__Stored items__
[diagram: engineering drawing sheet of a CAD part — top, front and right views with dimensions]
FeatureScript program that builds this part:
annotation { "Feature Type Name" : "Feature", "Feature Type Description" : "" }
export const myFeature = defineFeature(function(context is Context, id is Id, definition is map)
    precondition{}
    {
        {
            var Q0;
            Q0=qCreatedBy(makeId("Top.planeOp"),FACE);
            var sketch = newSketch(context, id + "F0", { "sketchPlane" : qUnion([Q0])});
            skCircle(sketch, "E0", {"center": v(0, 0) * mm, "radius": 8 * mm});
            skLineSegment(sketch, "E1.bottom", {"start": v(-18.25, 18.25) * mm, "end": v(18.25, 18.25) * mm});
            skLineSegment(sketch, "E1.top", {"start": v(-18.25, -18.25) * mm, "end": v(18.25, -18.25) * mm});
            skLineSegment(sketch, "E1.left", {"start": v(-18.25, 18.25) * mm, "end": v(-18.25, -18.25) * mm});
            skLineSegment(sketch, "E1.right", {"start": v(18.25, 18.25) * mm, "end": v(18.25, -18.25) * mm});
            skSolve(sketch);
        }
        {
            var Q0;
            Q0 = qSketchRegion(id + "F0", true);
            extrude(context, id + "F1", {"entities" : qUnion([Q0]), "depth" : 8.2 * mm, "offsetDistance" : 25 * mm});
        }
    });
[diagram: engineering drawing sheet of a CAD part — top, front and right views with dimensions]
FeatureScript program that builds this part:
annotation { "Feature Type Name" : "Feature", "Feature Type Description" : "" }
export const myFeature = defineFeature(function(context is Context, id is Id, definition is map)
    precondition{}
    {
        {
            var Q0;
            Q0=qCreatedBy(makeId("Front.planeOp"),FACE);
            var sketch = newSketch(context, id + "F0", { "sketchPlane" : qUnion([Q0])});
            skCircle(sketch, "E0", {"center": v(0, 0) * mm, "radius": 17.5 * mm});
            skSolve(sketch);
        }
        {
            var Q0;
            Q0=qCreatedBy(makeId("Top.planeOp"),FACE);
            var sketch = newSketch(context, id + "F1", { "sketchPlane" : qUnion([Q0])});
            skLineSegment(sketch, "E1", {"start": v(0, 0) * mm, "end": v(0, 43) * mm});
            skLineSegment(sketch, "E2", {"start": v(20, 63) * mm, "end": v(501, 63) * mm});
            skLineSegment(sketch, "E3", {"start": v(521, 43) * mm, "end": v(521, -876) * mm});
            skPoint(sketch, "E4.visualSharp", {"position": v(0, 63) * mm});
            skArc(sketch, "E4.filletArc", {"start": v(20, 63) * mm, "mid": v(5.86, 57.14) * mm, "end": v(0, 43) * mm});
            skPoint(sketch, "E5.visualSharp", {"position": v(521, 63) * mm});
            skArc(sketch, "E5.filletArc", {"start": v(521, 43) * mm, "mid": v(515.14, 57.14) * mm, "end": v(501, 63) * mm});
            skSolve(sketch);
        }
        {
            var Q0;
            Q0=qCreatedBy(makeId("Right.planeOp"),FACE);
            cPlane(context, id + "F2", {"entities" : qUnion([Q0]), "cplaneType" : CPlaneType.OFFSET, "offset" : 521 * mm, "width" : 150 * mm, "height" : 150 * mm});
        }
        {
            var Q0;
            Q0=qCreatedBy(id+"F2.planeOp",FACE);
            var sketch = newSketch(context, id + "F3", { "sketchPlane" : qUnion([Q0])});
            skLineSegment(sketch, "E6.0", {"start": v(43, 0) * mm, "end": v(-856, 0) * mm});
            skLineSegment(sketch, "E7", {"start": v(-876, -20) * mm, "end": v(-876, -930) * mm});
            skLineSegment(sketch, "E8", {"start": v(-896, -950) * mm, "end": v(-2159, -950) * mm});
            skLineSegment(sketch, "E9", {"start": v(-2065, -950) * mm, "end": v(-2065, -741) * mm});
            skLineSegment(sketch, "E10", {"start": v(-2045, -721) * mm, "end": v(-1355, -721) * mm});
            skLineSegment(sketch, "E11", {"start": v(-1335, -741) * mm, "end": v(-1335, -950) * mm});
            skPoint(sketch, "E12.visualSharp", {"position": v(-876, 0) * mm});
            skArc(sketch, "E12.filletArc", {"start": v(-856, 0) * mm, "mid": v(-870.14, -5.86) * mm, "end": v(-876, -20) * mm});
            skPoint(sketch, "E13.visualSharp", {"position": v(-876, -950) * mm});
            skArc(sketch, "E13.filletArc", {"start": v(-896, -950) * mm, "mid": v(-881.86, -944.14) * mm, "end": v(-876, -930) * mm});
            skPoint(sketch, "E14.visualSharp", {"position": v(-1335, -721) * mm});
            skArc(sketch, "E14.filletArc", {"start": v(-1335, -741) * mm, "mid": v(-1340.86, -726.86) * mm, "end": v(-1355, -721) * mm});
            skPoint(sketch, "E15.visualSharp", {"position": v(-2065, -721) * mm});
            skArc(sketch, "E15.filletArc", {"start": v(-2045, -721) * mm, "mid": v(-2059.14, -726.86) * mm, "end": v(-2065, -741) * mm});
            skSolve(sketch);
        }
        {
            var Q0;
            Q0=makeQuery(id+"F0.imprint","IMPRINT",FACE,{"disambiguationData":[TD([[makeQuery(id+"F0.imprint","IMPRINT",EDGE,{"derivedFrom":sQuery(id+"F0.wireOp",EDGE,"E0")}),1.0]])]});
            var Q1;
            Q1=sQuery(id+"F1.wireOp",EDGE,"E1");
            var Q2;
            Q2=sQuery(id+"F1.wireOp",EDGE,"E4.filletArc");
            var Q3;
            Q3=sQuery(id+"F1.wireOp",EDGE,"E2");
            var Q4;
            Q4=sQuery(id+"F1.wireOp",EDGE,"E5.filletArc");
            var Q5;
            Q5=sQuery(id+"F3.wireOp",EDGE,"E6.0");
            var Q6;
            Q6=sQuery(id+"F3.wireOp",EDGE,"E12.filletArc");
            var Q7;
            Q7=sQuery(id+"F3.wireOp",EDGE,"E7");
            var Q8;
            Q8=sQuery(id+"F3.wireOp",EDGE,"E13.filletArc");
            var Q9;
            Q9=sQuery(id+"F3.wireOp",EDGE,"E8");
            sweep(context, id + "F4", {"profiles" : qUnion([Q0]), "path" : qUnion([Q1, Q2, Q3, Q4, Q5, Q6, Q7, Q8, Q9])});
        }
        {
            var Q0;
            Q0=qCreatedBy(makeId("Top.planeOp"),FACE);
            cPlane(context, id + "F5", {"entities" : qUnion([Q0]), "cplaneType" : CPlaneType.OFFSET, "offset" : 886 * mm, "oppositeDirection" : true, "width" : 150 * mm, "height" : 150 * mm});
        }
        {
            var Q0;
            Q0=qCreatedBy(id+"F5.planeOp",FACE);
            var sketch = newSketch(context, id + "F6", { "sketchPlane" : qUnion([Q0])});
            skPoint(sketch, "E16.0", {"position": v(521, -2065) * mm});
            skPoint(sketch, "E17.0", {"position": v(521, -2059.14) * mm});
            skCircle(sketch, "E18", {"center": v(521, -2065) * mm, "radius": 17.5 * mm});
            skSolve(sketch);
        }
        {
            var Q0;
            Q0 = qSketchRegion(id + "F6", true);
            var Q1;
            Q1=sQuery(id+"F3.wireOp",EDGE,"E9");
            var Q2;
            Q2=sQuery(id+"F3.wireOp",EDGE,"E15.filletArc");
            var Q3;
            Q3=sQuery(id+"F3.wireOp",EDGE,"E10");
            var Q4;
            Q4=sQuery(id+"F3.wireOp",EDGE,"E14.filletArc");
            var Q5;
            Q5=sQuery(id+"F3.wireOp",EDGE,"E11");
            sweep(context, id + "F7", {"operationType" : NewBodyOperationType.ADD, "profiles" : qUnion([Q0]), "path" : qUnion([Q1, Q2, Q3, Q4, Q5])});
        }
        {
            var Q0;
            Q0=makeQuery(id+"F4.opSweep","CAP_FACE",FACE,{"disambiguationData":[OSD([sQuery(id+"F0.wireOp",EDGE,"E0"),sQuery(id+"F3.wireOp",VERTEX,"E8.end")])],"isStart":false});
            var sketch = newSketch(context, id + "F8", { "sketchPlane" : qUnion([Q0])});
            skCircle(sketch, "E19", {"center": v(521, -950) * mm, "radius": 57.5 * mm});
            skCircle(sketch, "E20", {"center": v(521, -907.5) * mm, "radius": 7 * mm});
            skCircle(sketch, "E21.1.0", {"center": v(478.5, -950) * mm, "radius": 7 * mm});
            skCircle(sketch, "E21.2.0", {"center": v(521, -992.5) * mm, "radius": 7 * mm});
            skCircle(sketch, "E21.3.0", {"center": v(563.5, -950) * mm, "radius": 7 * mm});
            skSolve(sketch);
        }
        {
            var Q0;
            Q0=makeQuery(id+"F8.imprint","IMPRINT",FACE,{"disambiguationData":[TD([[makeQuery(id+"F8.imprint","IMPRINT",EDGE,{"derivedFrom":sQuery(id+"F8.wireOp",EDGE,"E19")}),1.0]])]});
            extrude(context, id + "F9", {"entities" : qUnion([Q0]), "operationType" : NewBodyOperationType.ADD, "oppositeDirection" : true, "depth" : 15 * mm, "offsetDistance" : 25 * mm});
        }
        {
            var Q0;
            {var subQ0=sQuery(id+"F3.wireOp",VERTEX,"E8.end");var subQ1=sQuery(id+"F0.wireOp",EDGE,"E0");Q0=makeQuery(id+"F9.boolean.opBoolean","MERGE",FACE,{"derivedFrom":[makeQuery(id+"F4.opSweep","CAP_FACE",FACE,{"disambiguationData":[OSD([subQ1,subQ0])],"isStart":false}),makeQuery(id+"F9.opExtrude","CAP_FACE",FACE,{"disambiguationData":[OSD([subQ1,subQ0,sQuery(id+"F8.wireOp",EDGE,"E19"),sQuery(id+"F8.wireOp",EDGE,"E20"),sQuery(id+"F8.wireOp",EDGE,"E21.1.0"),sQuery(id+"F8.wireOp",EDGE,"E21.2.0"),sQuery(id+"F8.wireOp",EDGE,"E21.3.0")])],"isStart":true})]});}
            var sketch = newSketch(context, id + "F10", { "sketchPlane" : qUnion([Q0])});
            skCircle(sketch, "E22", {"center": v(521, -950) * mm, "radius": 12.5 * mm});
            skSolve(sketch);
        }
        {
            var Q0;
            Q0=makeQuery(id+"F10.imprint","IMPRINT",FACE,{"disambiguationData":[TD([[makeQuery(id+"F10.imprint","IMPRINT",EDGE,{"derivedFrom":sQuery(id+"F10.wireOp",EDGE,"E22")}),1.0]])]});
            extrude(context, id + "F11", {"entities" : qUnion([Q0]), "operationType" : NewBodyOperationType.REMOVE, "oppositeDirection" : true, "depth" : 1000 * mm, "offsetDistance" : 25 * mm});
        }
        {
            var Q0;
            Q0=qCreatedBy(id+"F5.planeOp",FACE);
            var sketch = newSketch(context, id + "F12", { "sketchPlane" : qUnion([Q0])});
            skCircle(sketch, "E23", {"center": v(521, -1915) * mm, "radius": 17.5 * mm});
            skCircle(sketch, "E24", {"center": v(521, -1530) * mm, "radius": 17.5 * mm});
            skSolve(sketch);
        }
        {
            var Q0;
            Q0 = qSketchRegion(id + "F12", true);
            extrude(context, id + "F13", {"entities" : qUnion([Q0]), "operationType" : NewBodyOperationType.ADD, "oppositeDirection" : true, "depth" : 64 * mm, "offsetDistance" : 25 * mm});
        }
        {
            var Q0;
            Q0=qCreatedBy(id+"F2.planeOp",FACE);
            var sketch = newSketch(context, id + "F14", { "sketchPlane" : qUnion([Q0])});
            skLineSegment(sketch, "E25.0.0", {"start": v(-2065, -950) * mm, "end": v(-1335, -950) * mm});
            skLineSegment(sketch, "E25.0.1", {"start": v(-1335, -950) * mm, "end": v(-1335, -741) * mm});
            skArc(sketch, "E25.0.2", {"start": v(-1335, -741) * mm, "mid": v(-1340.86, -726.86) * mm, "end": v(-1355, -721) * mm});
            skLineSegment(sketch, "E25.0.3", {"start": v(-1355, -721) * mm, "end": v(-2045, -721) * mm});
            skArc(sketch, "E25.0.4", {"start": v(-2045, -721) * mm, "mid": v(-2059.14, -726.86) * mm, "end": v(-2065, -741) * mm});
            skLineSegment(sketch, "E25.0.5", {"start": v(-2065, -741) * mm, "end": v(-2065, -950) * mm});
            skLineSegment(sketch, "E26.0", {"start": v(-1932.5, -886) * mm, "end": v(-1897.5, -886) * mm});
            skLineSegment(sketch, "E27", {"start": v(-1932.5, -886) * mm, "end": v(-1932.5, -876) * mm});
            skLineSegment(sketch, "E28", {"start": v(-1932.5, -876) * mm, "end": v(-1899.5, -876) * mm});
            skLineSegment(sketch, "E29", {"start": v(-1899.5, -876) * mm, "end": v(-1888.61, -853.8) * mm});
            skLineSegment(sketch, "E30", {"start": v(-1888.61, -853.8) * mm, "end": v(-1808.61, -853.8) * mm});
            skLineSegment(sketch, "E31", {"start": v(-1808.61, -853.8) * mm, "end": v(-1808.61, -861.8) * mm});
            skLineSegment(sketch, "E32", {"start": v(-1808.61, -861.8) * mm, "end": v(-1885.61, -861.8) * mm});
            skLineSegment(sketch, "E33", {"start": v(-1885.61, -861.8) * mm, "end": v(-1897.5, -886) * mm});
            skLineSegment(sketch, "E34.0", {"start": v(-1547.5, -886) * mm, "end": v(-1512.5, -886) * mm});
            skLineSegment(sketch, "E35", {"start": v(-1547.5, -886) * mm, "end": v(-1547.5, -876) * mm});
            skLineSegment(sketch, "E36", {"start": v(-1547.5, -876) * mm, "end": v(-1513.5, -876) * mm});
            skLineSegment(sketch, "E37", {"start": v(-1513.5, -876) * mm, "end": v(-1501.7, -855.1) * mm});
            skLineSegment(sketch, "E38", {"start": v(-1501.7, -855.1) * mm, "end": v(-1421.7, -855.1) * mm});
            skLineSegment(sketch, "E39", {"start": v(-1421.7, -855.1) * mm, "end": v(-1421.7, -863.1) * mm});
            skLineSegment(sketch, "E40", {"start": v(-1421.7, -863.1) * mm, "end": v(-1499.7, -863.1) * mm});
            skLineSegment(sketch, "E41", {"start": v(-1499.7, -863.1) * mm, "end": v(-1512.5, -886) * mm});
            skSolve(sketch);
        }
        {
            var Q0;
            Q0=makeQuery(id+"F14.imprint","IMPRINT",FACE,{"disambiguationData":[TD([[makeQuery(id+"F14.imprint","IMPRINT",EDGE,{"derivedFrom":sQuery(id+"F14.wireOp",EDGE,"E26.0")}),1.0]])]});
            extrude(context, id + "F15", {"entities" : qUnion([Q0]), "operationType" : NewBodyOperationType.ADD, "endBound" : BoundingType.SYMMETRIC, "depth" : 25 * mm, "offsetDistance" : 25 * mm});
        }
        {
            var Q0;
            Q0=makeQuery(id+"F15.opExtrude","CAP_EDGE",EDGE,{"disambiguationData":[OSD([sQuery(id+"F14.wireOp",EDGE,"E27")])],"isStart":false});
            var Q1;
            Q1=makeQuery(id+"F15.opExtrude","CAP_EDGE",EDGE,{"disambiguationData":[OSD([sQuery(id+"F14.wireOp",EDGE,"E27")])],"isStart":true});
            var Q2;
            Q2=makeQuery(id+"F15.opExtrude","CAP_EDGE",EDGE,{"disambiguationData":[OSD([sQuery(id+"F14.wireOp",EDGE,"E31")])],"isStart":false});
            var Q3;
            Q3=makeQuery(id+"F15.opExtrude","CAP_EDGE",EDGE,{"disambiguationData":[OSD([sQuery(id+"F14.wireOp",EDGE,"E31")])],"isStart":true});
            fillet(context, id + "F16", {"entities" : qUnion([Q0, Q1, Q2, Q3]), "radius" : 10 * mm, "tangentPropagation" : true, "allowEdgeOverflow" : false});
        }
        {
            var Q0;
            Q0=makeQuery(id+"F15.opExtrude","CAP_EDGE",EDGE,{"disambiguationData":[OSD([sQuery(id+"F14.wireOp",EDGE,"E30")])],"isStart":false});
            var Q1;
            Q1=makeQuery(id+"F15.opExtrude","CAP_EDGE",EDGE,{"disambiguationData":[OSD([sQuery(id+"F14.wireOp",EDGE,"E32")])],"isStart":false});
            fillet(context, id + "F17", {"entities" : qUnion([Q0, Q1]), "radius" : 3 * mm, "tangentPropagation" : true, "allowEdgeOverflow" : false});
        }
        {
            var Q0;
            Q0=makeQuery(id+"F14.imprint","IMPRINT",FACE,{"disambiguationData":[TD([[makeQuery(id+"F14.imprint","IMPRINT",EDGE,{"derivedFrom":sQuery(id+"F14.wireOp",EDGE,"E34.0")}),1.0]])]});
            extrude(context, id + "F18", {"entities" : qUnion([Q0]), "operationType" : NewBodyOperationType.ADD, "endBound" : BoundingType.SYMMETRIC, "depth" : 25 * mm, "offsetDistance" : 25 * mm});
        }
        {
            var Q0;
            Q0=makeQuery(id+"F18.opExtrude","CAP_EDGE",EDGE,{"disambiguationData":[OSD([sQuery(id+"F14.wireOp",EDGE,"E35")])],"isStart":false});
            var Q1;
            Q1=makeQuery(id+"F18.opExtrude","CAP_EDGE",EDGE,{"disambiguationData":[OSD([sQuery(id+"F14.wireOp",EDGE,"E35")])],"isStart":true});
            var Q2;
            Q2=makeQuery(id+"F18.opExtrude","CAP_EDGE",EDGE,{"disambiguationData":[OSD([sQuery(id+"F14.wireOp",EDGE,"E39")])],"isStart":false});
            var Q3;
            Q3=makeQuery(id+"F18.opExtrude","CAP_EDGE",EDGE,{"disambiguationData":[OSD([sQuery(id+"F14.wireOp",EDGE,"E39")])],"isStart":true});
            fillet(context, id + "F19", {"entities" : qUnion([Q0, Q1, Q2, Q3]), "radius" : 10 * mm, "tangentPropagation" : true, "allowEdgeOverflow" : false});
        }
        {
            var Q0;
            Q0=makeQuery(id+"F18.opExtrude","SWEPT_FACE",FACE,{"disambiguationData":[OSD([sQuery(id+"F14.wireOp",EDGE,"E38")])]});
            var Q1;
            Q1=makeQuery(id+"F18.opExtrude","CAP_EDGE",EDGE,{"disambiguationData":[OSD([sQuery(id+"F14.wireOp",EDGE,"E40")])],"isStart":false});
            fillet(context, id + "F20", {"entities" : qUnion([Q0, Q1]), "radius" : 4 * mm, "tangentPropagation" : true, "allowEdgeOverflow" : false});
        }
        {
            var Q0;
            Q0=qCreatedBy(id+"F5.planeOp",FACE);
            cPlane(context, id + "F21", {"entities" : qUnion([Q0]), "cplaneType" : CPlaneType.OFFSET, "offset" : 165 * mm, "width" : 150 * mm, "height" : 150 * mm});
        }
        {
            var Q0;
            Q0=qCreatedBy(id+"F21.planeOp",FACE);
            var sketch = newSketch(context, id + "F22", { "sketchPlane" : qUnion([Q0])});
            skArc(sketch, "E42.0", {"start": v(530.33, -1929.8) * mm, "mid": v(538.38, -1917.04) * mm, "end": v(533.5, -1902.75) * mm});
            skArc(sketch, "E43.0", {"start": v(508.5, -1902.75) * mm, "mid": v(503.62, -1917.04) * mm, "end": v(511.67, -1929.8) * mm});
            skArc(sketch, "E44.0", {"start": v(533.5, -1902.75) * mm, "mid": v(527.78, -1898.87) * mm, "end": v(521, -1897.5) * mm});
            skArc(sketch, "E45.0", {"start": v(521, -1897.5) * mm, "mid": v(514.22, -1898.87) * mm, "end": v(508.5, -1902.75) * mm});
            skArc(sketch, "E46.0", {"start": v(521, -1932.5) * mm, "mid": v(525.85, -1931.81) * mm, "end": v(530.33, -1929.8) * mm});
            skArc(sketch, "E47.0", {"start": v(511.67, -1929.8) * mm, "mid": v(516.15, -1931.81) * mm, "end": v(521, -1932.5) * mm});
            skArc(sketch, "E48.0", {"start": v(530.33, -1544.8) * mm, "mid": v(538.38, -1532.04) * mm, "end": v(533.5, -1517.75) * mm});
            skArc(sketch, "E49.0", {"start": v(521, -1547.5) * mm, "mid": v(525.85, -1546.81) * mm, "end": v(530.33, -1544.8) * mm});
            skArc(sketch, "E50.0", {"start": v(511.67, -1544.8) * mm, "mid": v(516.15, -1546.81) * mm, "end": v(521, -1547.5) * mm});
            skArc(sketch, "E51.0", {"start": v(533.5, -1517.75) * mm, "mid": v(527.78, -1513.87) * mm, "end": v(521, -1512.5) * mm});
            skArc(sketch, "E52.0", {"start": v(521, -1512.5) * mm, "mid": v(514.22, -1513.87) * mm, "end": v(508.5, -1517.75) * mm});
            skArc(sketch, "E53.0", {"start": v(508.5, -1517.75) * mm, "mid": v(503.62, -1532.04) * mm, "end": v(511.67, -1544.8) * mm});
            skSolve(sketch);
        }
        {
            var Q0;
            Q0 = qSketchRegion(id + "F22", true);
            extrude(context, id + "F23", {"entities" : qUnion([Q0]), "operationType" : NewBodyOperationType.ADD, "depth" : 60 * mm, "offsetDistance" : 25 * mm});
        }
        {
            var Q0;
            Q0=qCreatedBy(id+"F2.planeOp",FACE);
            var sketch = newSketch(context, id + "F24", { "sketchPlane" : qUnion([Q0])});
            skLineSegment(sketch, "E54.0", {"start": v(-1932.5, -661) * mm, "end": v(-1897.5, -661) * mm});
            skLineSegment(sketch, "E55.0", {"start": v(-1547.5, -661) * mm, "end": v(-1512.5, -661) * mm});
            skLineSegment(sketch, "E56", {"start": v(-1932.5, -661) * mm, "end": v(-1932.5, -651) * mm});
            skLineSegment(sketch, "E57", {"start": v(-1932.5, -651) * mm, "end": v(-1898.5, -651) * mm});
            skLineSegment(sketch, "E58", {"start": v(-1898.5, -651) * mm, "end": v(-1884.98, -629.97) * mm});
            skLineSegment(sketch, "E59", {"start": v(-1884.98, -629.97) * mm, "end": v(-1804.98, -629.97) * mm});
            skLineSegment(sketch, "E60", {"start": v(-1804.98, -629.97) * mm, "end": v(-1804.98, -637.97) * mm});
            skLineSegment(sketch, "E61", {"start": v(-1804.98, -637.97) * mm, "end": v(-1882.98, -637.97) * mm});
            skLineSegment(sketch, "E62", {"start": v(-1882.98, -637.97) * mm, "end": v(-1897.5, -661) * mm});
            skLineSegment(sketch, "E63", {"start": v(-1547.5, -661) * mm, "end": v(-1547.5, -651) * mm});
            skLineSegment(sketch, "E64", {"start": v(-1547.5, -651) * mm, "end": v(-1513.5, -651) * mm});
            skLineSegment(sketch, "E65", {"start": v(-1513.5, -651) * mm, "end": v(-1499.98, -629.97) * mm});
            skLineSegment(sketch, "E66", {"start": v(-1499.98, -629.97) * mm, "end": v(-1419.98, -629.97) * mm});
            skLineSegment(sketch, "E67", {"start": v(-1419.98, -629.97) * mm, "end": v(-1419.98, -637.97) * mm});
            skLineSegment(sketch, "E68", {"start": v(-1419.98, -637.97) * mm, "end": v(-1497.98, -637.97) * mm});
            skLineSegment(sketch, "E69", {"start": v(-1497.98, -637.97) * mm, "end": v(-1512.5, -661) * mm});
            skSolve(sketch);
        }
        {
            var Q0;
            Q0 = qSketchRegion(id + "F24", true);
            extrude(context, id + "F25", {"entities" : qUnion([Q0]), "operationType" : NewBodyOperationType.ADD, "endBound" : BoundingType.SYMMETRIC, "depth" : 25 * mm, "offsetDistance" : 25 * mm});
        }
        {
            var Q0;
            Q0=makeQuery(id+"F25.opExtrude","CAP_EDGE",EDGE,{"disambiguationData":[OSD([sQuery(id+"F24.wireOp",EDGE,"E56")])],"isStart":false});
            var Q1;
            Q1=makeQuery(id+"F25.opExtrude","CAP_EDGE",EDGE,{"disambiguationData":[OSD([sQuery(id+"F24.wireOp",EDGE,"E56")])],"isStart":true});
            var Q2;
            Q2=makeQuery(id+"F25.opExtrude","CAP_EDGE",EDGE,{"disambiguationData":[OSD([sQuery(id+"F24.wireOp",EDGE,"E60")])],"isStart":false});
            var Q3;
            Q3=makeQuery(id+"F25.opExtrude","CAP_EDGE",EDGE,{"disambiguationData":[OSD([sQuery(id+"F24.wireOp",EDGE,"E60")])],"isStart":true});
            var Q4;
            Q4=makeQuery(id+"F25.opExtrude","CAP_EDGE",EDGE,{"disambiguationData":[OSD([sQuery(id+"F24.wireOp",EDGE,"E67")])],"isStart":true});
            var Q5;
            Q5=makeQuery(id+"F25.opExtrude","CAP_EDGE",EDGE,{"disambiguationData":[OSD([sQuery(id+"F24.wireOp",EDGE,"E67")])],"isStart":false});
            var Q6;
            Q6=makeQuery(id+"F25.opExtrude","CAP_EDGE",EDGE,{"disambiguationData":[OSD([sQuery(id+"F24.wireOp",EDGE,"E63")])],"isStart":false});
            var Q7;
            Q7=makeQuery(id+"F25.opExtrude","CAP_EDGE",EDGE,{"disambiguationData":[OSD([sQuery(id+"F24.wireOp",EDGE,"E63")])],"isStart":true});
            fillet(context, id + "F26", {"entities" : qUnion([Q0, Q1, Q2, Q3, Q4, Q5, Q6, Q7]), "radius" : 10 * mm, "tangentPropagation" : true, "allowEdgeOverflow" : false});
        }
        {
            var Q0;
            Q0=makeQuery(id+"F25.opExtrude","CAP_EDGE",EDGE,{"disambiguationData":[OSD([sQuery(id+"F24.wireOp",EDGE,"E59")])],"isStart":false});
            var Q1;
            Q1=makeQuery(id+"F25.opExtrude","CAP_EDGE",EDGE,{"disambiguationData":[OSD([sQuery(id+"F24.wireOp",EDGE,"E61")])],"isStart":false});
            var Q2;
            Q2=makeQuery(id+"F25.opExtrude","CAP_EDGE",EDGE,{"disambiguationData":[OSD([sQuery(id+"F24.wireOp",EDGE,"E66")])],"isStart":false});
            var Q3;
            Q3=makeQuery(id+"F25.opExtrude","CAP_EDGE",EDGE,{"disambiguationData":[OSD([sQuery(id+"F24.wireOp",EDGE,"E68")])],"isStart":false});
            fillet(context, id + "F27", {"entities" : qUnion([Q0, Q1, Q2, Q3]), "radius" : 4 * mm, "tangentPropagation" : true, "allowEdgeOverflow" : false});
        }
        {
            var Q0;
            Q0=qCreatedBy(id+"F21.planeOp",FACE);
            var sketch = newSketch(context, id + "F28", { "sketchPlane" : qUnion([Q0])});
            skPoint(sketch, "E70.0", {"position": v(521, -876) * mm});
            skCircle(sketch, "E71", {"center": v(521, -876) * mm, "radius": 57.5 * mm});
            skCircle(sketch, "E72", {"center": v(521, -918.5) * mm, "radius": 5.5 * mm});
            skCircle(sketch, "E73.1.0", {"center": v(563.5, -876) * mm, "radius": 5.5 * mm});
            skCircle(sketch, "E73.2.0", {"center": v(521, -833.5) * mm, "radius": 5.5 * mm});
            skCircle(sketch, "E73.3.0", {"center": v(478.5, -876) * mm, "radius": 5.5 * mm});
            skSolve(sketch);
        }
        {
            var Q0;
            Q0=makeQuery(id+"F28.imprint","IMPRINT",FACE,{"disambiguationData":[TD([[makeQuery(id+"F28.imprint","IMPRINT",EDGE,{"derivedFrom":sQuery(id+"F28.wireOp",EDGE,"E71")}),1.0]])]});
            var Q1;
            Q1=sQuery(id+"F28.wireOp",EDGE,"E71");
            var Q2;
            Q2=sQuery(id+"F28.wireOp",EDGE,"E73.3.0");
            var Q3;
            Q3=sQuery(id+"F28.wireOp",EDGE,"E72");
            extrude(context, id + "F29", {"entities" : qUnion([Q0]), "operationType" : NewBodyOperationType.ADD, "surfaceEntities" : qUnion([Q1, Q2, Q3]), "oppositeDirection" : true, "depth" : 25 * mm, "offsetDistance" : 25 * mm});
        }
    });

__Instruction__
Show every line of the CAD part records above that contains the word "BoundingType".

__Finished answer__
            extrude(context, id + "F15", {"entities" : qUnion([Q0]), "operationType" : NewBodyOperationType.ADD, "endBound" : BoundingType.SYMMETRIC, "depth" : 25 * mm, "offsetDistance" : 25 * mm});
            extrude(context, id + "F18", {"entities" : qUnion([Q0]), "operationType" : NewBodyOperationType.ADD, "endBound" : BoundingType.SYMMETRIC, "depth" : 25 * mm, "offsetDistance" : 25 * mm});
            extrude(context, id + "F25", {"entities" : qUnion([Q0]), "operationType" : NewBodyOperationType.ADD, "endBound" : BoundingType.SYMMETRIC, "depth" : 25 * mm, "offsetDistance" : 25 * mm});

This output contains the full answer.